Near the close of the physician component of the visit, the MA logged out and the physician logged in to sign the orders while still in the room. The note was then completed by the physician outside the room. All work for the first patient was completed before the physician moved on to the next patient. Meanwhile, the MA stayed behind to review the next steps with the patient.
Medical students were also exposed to the APEX model, accompanying the MA during rooming and then independently expanding on the HPI. The student, MA, and supervising physician returned to the room together, where the student presented the patient, the physician examined the patient, and the MA recorded the visit.

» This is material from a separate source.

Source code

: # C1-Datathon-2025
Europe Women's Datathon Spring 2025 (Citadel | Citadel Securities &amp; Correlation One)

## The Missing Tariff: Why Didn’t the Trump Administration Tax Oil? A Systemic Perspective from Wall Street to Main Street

There were some challenges along the way. One rate-limiting step early on was finding and training MAs. The residency clinic went from 11 MAs to 25 MAs in the new model and faced competition in hiring. Initially, training was done on the job; now, the University of Colorado has an established MA training academy to prepare the MAs for their new responsibilities.
Another challenge was the change itself. For some physicians, it was more comfortable to continue to work in a familiar, if inefficient, mode, rather than go through the upheaval of making a change. Practice transformation specialists were available to work with such physicians and encourage them by suggesting, “Just twice this session try closing the note before moving on, and see how it goes.” In clinics where the faculty were full-time, the transition to the new model was faster.
With the APEX model, there is no duplication of communication, as happens in other models where the physician must leave the room, find the MA, and repeat the patient instructions.
Between-visit care was also enhanced with the APEX model. All inbox messages were directed first to the MAs who addressed as much as possible, calling the patient for more information as needed, pending any orders that might result, and drafting patient-requested letters before sending to the physician for further direction.
The residents are not the only physicians benefiting from this model; APEX is being rolled out to all of the family medicine faculty practices. After one year in the APEX model, faculty burnout dropped from 53% to 22%, quality metrics improved, and access expanded. For example, the rates of colorectal screening, mammography and blood pressure at goal have all shown improvement.
The higher levels of staffing and teamwork have improved clinic capacity. Prior to APEX, 60% of patients required 40-minute visit slots; now only 25% of patients require these longer visits, thus freeing up additional capacity for new and returning patients. New patient appointments have nearly doubled. Revenue has also improved, as faculty are seeing an average of 3 more patients each day.
Dr Corey Lyon, Associate Vice Chair for Clinical Affairs, Department of Family Medicine, describes the joy in practice with the APEX model by quoting a patient who reported, “I have never in my 66 years felt so well-cared for.” MAs have commented that “It's challenging but exciting at the same time”, “We're having fun at work and the work is done at the end of the day”, and “This new model gives me purpose.” And physicians indicate, “I don't have to do it all. Patient interactions feel more connected and the patients are attentive”, “I'm done with all my notes by 5:30 or 6 p.m. That's never happened before”, and “It's been a game-changer; it allows me to stay in practice and be happy.”